* [Task]
Reproduce every row below line by line, keeping each one word for word and in its original order.

------------------------------------------------

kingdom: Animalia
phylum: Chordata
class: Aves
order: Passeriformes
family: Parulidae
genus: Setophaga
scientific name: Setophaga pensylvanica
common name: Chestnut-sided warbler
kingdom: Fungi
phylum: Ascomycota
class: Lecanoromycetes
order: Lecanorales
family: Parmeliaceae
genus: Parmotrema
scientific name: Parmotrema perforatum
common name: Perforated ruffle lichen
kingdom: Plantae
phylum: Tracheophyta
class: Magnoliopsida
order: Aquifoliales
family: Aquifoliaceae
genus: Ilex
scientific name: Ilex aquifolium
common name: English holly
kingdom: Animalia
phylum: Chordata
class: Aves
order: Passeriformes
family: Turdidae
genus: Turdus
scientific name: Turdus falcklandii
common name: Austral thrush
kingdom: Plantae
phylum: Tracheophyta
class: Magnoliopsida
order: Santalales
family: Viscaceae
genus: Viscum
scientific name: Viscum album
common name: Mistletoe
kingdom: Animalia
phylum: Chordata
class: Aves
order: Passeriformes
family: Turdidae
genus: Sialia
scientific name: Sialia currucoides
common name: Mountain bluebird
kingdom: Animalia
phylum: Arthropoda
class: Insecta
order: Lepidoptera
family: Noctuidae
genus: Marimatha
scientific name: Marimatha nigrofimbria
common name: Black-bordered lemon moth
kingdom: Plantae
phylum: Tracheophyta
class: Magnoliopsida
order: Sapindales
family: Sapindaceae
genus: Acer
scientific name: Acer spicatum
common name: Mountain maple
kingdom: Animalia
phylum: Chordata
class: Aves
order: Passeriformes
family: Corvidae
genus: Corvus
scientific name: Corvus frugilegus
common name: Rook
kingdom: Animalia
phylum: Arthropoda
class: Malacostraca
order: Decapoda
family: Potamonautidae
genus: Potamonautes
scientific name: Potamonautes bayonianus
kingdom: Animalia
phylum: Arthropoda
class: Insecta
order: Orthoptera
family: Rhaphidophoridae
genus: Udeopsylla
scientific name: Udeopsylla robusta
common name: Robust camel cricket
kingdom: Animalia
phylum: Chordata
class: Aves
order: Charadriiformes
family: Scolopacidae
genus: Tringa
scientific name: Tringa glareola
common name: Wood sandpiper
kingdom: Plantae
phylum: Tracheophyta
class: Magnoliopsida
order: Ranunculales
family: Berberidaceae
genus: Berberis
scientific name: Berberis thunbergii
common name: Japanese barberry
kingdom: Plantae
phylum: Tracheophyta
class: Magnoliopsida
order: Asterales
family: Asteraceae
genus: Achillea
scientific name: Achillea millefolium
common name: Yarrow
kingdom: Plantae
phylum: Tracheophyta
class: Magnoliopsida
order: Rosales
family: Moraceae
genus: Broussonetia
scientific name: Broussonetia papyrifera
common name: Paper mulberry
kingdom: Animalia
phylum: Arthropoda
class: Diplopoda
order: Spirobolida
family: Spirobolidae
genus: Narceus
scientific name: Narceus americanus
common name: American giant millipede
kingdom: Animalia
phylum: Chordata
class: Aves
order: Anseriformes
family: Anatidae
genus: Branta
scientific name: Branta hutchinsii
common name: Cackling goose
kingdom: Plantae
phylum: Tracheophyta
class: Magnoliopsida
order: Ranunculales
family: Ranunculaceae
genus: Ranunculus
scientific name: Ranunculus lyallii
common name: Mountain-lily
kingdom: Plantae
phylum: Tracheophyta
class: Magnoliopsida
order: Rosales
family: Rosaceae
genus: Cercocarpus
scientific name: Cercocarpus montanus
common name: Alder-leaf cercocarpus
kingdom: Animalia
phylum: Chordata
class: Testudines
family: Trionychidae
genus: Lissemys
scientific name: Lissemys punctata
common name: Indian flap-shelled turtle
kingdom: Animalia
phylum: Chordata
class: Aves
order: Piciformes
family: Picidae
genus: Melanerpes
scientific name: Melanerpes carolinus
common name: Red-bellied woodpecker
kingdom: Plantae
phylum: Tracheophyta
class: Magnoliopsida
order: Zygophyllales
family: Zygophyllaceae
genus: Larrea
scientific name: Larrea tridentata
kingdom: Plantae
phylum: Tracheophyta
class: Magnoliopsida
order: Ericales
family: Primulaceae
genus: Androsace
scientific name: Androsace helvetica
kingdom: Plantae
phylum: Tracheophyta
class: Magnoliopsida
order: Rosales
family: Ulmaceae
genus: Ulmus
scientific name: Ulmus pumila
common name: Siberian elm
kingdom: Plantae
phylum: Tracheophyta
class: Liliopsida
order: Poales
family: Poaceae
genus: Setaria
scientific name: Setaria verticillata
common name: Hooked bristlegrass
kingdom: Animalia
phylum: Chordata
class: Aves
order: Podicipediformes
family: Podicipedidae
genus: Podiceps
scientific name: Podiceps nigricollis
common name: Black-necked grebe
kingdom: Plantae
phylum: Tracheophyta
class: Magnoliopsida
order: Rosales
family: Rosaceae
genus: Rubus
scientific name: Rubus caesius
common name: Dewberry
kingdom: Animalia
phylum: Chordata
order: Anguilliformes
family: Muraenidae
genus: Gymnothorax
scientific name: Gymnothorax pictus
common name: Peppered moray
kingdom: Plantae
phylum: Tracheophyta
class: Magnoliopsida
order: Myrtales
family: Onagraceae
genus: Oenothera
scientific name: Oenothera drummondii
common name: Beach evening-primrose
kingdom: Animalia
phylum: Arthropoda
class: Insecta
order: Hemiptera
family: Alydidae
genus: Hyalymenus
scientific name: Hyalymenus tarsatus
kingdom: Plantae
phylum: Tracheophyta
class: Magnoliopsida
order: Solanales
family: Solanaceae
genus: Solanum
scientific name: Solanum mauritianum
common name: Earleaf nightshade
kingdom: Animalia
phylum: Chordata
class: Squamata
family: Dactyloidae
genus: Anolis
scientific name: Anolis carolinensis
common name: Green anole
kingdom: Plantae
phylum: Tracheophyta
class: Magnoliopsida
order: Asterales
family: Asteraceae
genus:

------------------------------------------------

* [Finished task]
kingdom: Animalia
phylum: Chordata
class: Aves
order: Passeriformes
family: Parulidae
genus: Setophaga
scientific name: Setophaga pensylvanica
common name: Chestnut-sided warbler
kingdom: Fungi
phylum: Ascomycota
class: Lecanoromycetes
order: Lecanorales
family: Parmeliaceae
genus: Parmotrema
scientific name: Parmotrema perforatum
common name: Perforated ruffle lichen
kingdom: Plantae
phylum: Tracheophyta
class: Magnoliopsida
order: Aquifoliales
family: Aquifoliaceae
genus: Ilex
scientific name: Ilex aquifolium
common name: English holly
kingdom: Animalia
phylum: Chordata
class: Aves
order: Passeriformes
family: Turdidae
genus: Turdus
scientific name: Turdus falcklandii
common name: Austral thrush
kingdom: Plantae
phylum: Tracheophyta
class: Magnoliopsida
order: Santalales
family: Viscaceae
genus: Viscum
scientific name: Viscum album
common name: Mistletoe
kingdom: Animalia
phylum: Chordata
class: Aves
order: Passeriformes
family: Turdidae
genus: Sialia
scientific name: Sialia currucoides
common name: Mountain bluebird
kingdom: Animalia
phylum: Arthropoda
class: Insecta
order: Lepidoptera
family: Noctuidae
genus: Marimatha
scientific name: Marimatha nigrofimbria
common name: Black-bordered lemon moth
kingdom: Plantae
phylum: Tracheophyta
class: Magnoliopsida
order: Sapindales
family: Sapindaceae
genus: Acer
scientific name: Acer spicatum
common name: Mountain maple
kingdom: Animalia
phylum: Chordata
class: Aves
order: Passeriformes
family: Corvidae
genus: Corvus
scientific name: Corvus frugilegus
common name: Rook
kingdom: Animalia
phylum: Arthropoda
class: Malacostraca
order: Decapoda
family: Potamonautidae
genus: Potamonautes
scientific name: Potamonautes bayonianus
kingdom: Animalia
phylum: Arthropoda
class: Insecta
order: Orthoptera
family: Rhaphidophoridae
genus: Udeopsylla
scientific name: Udeopsylla robusta
common name: Robust camel cricket
kingdom: Animalia
phylum: Chordata
class: Aves
order: Charadriiformes
family: Scolopacidae
genus: Tringa
scientific name: Tringa glareola
common name: Wood sandpiper
kingdom: Plantae
phylum: Tracheophyta
class: Magnoliopsida
order: Ranunculales
family: Berberidaceae
genus: Berberis
scientific name: Berberis thunbergii
common name: Japanese barberry
kingdom: Plantae
phylum: Tracheophyta
class: Magnoliopsida
order: Asterales
family: Asteraceae
genus: Achillea
scientific name: Achillea millefolium
common name: Yarrow
kingdom: Plantae
phylum: Tracheophyta
class: Magnoliopsida
order: Rosales
family: Moraceae
genus: Broussonetia
scientific name: Broussonetia papyrifera
common name: Paper mulberry
kingdom: Animalia
phylum: Arthropoda
class: Diplopoda
order: Spirobolida
family: Spirobolidae
genus: Narceus
scientific name: Narceus americanus
common name: American giant millipede
kingdom: Animalia
phylum: Chordata
class: Aves
order: Anseriformes
family: Anatidae
genus: Branta
scientific name: Branta hutchinsii
common name: Cackling goose
kingdom: Plantae
phylum: Tracheophyta
class: Magnoliopsida
order: Ranunculales
family: Ranunculaceae
genus: Ranunculus
scientific name: Ranunculus lyallii
common name: Mountain-lily
kingdom: Plantae
phylum: Tracheophyta
class: Magnoliopsida
order: Rosales
family: Rosaceae
genus: Cercocarpus
scientific name: Cercocarpus montanus
common name: Alder-leaf cercocarpus
kingdom: Animalia
phylum: Chordata
class: Testudines
family: Trionychidae
genus: Lissemys
scientific name: Lissemys punctata
common name: Indian flap-shelled turtle
kingdom: Animalia
phylum: Chordata
class: Aves
order: Piciformes
family: Picidae
genus: Melanerpes
scientific name: Melanerpes carolinus
common name: Red-bellied woodpecker
kingdom: Plantae
phylum: Tracheophyta
class: Magnoliopsida
order: Zygophyllales
family: Zygophyllaceae
genus: Larrea
scientific name: Larrea tridentata
kingdom: Plantae
phylum: Tracheophyta
class: Magnoliopsida
order: Ericales
family: Primulaceae
genus: Androsace
scientific name: Androsace helvetica
kingdom: Plantae
phylum: Tracheophyta
class: Magnoliopsida
order: Rosales
family: Ulmaceae
genus: Ulmus
scientific name: Ulmus pumila
common name: Siberian elm
kingdom: Plantae
phylum: Tracheophyta
class: Liliopsida
order: Poales
family: Poaceae
genus: Setaria
scientific name: Setaria verticillata
common name: Hooked bristlegrass
kingdom: Animalia
phylum: Chordata
class: Aves
order: Podicipediformes
family: Podicipedidae
genus: Podiceps
scientific name: Podiceps nigricollis
common name: Black-necked grebe
kingdom: Plantae
phylum: Tracheophyta
class: Magnoliopsida
order: Rosales
family: Rosaceae
genus: Rubus
scientific name: Rubus caesius
common name: Dewberry
kingdom: Animalia
phylum: Chordata
order: Anguilliformes
family: Muraenidae
genus: Gymnothorax
scientific name: Gymnothorax pictus
common name: Peppered moray
kingdom: Plantae
phylum: Tracheophyta
class: Magnoliopsida
order: Myrtales
family: Onagraceae
genus: Oenothera
scientific name: Oenothera drummondii
common name: Beach evening-primrose
kingdom: Animalia
phylum: Arthropoda
class: Insecta
order: Hemiptera
family: Alydidae
genus: Hyalymenus
scientific name: Hyalymenus tarsatus
kingdom: Plantae
phylum: Tracheophyta
class: Magnoliopsida
order: Solanales
family: Solanaceae
genus: Solanum
scientific name: Solanum mauritianum
common name: Earleaf nightshade
kingdom: Animalia
phylum: Chordata
class: Squamata
family: Dactyloidae
genus: Anolis
scientific name: Anolis carolinensis
common name: Green anole
kingdom: Plantae
phylum: Tracheophyta
class: Magnoliopsida
order: Asterales
family: Asteraceae
genus:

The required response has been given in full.